§ **Task requirements**: Copy out each line of the data that contains "down".

§ **Given entries**:

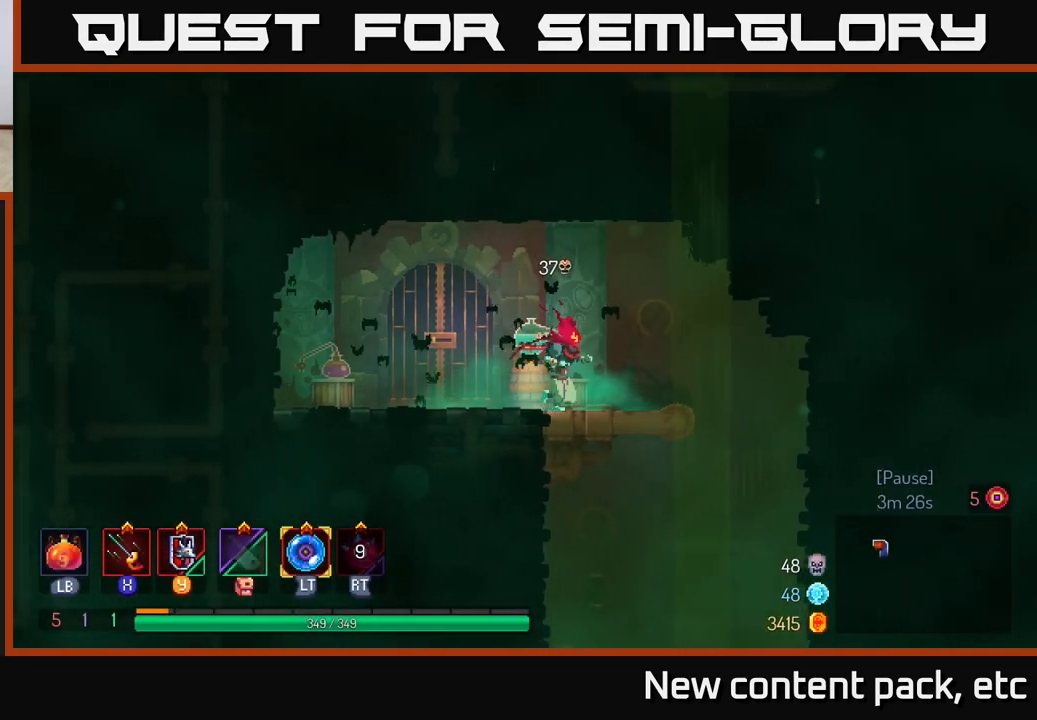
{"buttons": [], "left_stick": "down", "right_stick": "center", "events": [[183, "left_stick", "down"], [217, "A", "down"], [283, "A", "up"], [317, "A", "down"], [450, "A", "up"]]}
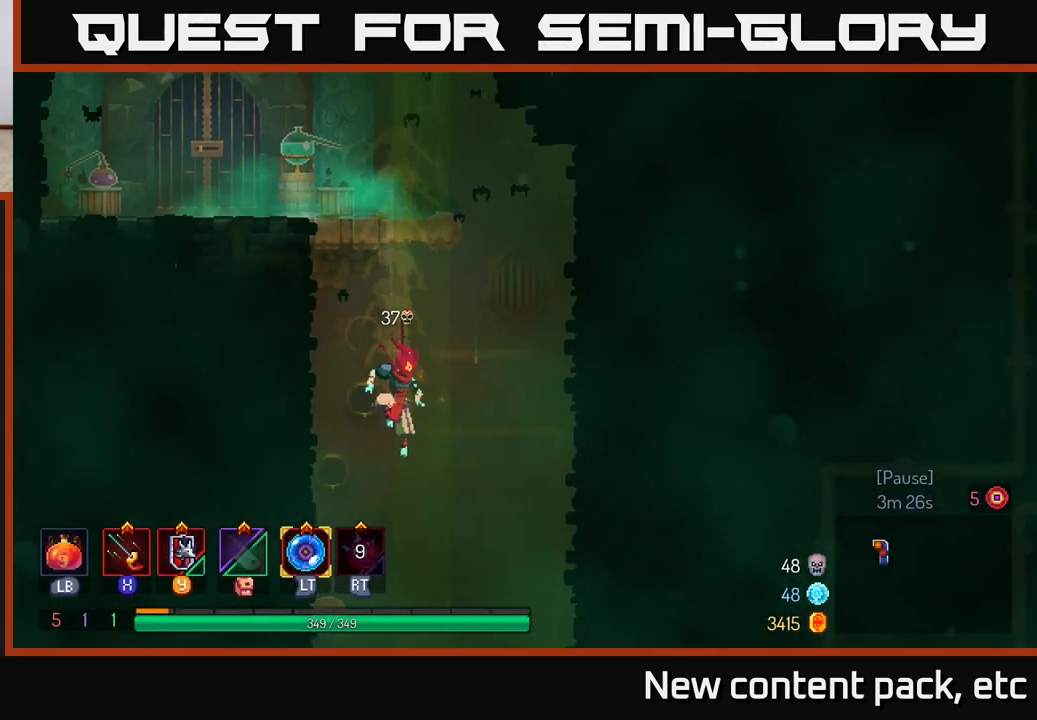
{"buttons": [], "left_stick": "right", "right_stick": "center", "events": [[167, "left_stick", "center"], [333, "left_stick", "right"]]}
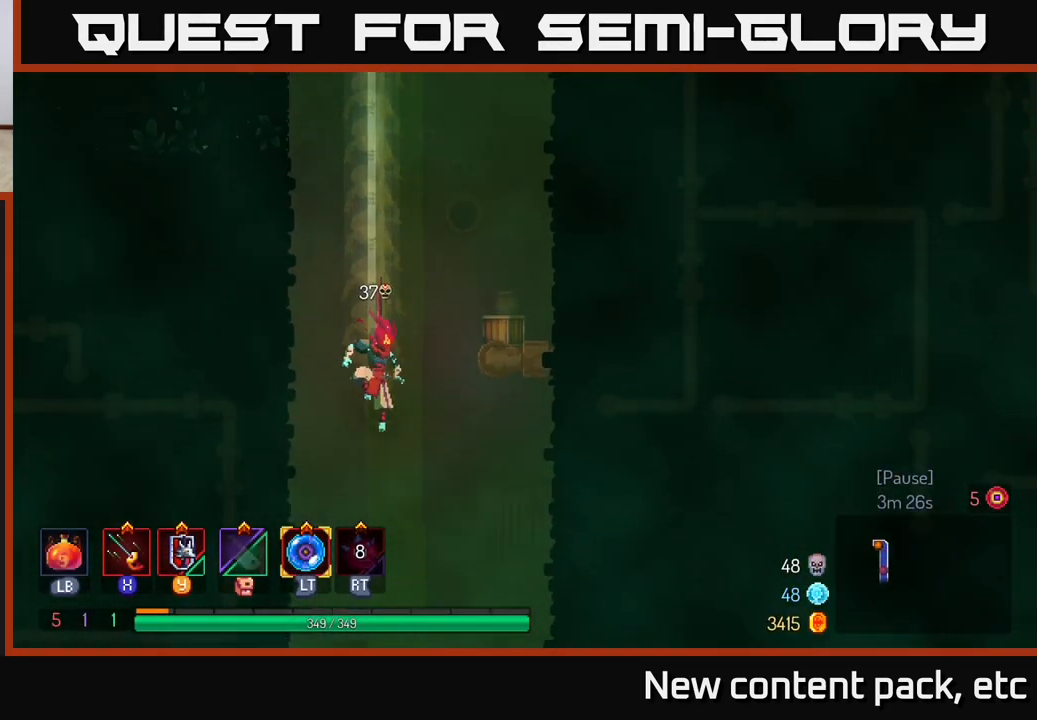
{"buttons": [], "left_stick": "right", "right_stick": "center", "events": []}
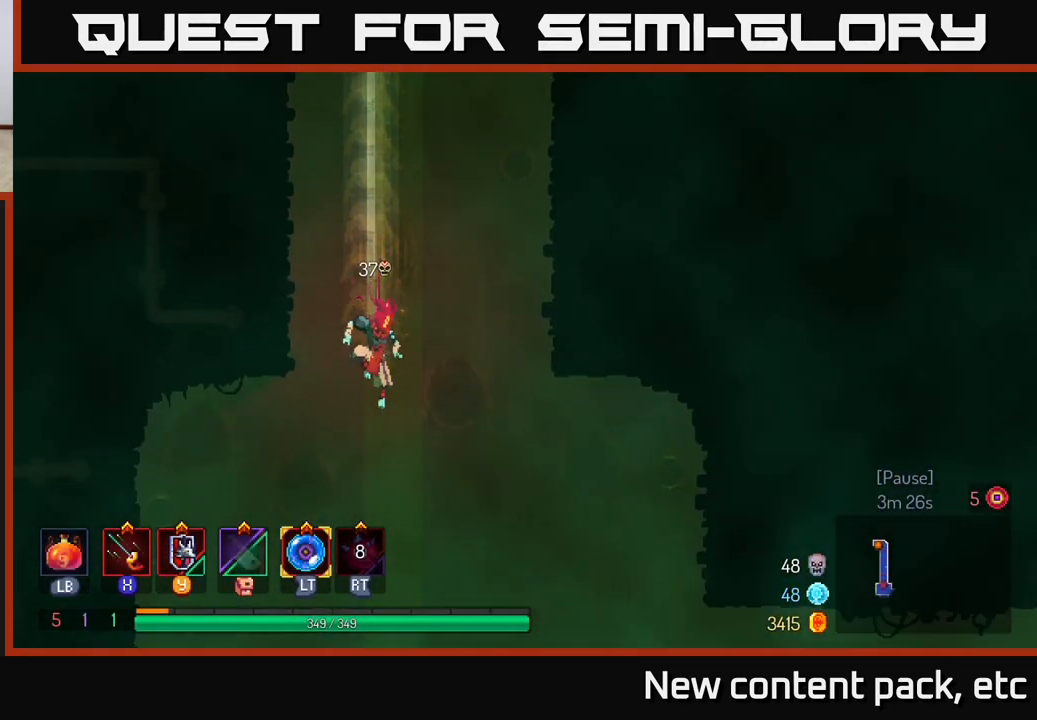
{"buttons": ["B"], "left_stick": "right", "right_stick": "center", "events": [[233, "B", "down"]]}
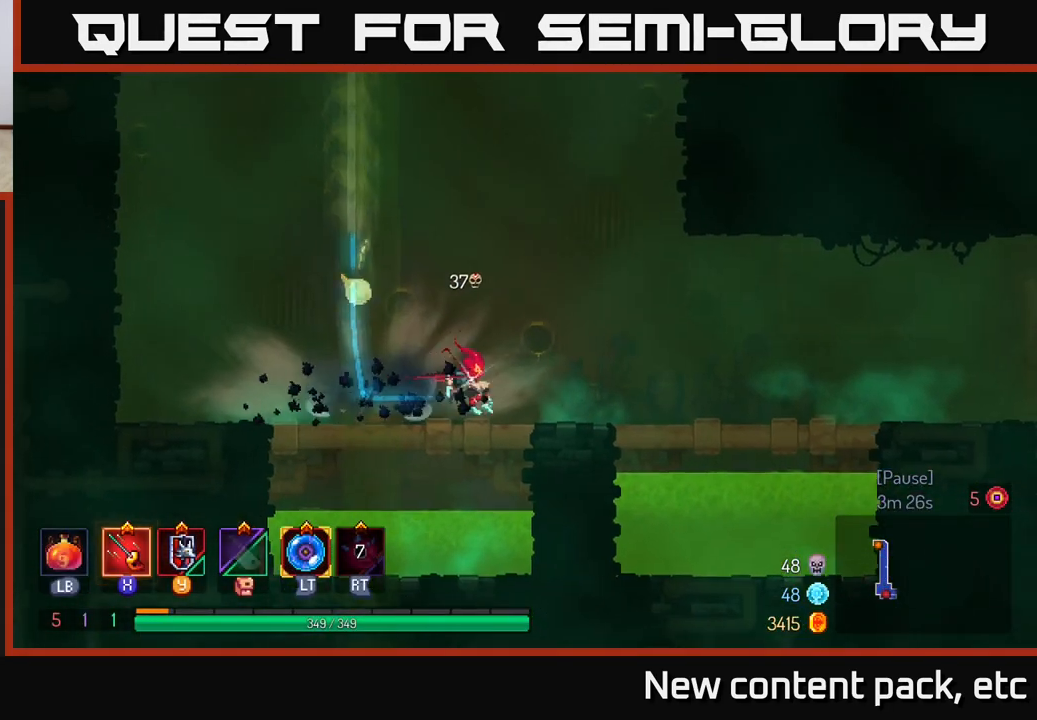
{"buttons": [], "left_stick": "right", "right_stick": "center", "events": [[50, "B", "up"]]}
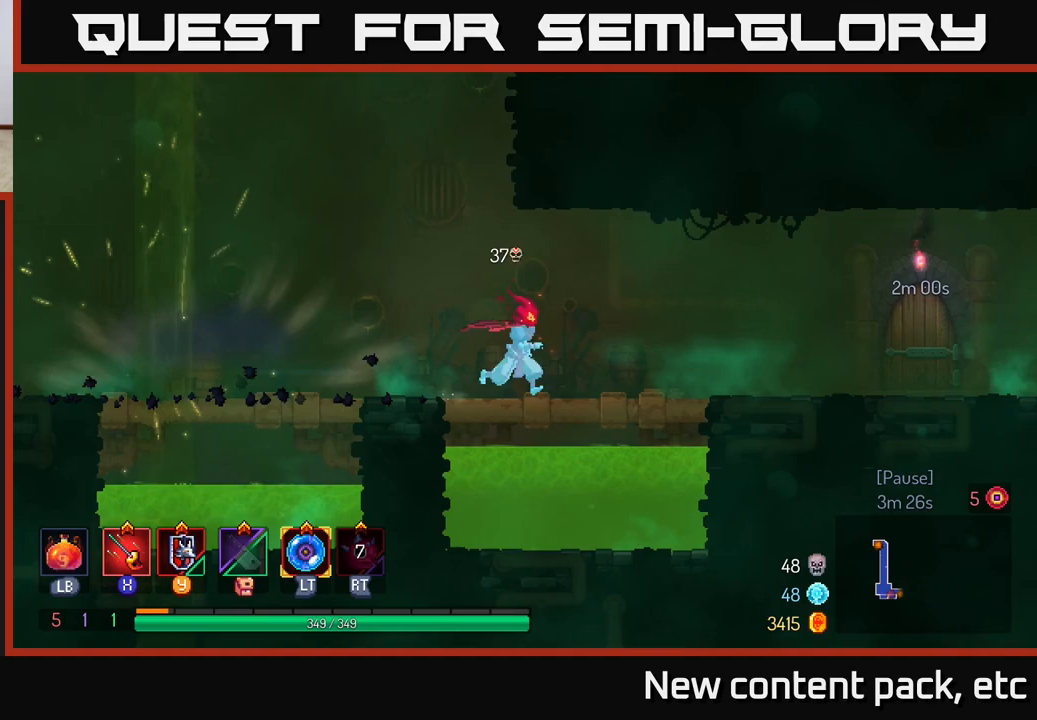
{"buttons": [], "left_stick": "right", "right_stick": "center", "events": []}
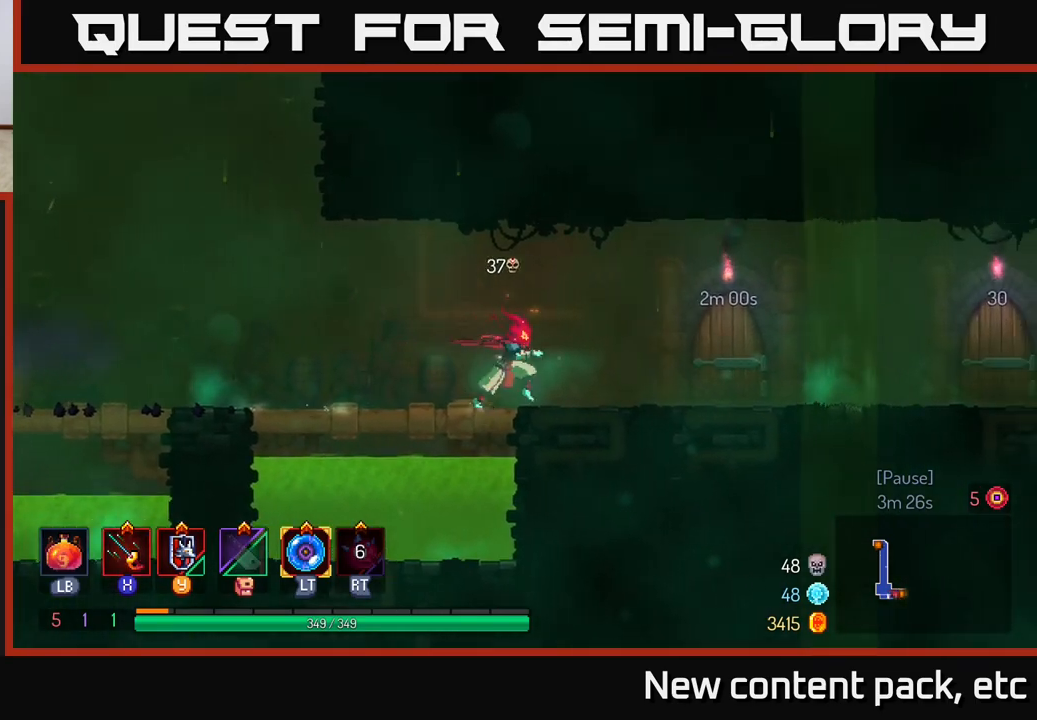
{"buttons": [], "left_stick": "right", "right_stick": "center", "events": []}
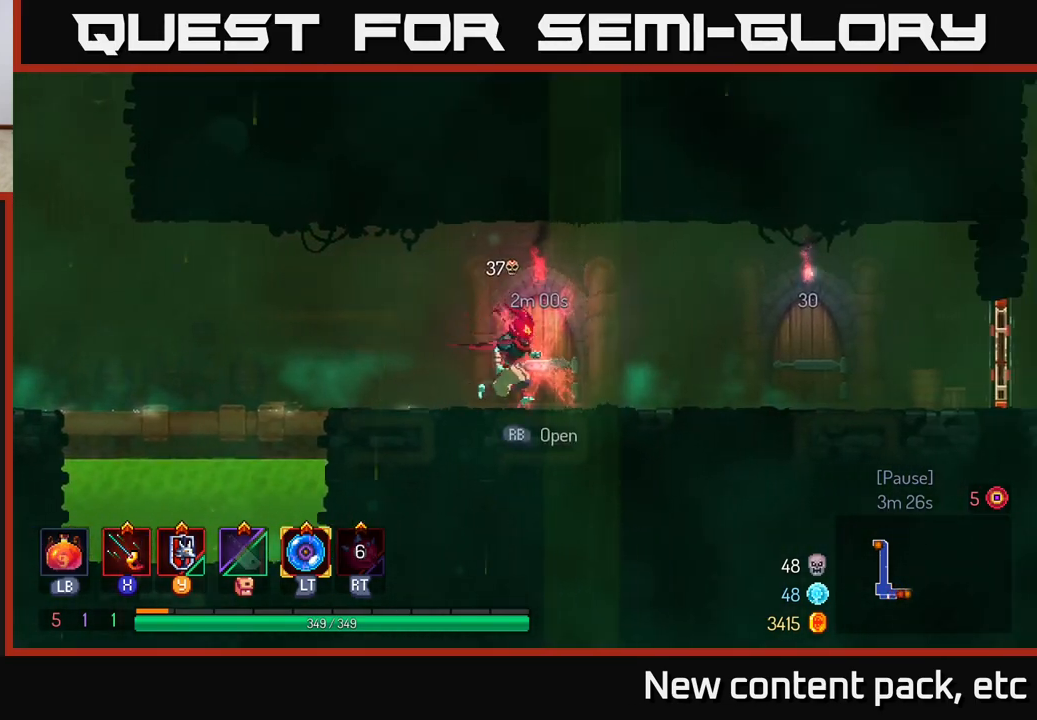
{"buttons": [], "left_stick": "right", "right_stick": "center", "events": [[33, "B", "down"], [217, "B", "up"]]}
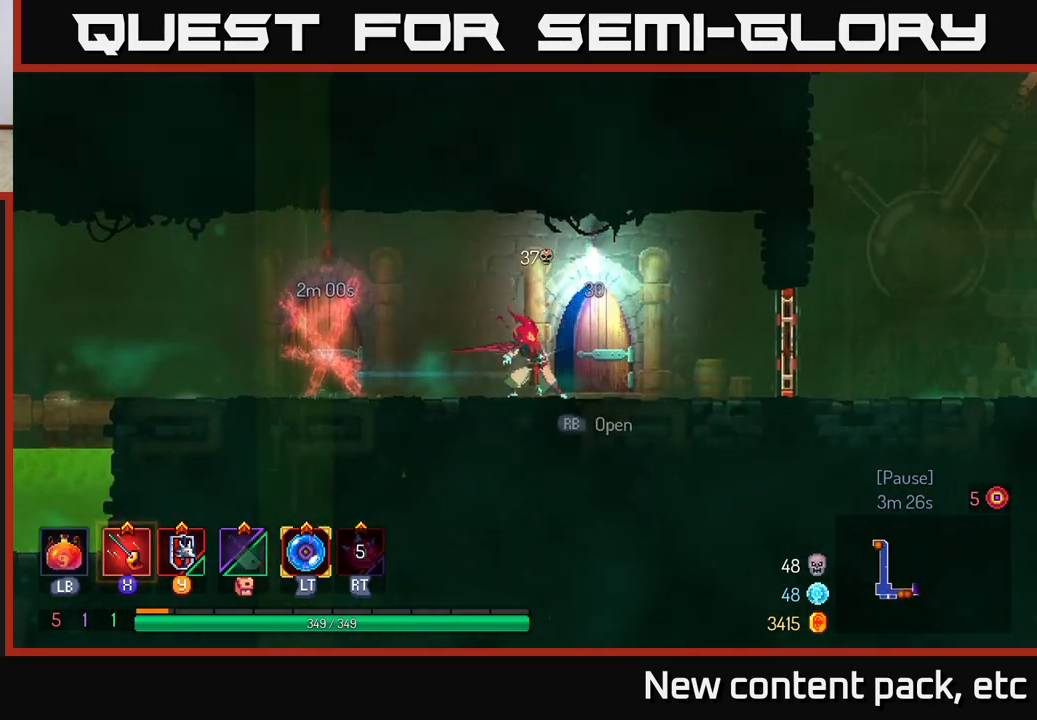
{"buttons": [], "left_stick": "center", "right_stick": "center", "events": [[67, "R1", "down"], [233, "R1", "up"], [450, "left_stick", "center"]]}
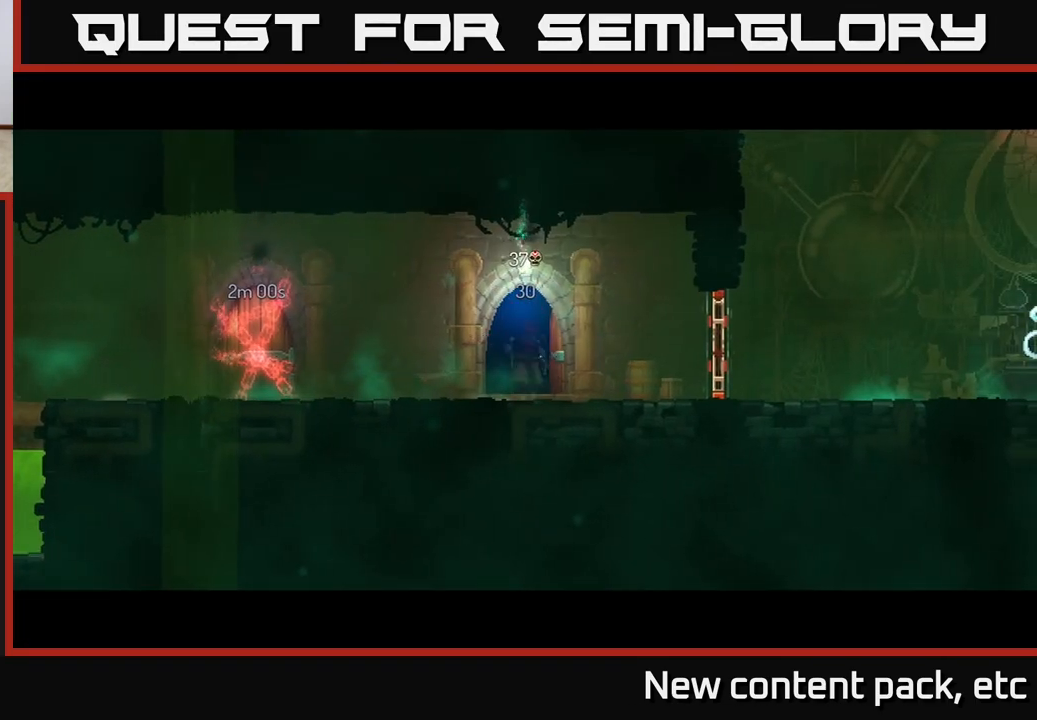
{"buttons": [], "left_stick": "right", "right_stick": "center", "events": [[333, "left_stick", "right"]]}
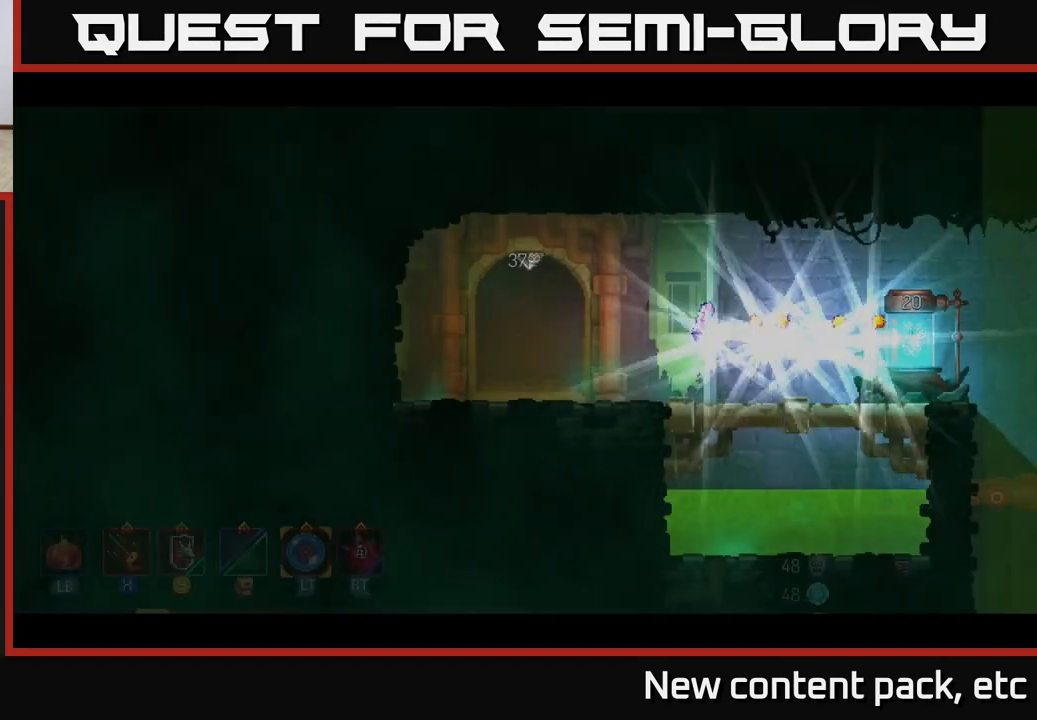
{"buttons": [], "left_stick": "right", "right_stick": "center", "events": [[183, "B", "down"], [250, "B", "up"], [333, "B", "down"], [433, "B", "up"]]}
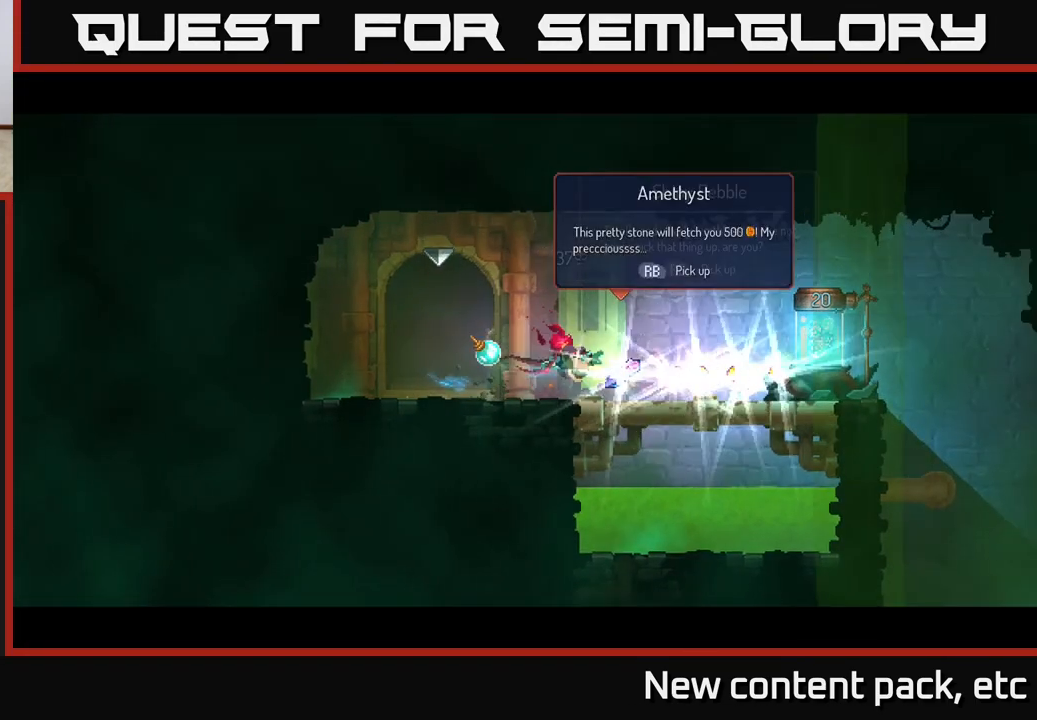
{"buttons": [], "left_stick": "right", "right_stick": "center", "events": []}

§ **Written reply**:
{"buttons": [], "left_stick": "down", "right_stick": "center", "events": [[183, "left_stick", "down"], [217, "A", "down"], [283, "A", "up"], [317, "A", "down"], [450, "A", "up"]]}
{"buttons": ["B"], "left_stick": "right", "right_stick": "center", "events": [[233, "B", "down"]]}
{"buttons": [], "left_stick": "right", "right_stick": "center", "events": [[33, "B", "down"], [217, "B", "up"]]}
{"buttons": [], "left_stick": "center", "right_stick": "center", "events": [[67, "R1", "down"], [233, "R1", "up"], [450, "left_stick", "center"]]}
{"buttons": [], "left_stick": "right", "right_stick": "center", "events": [[183, "B", "down"], [250, "B", "up"], [333, "B", "down"], [433, "B", "up"]]}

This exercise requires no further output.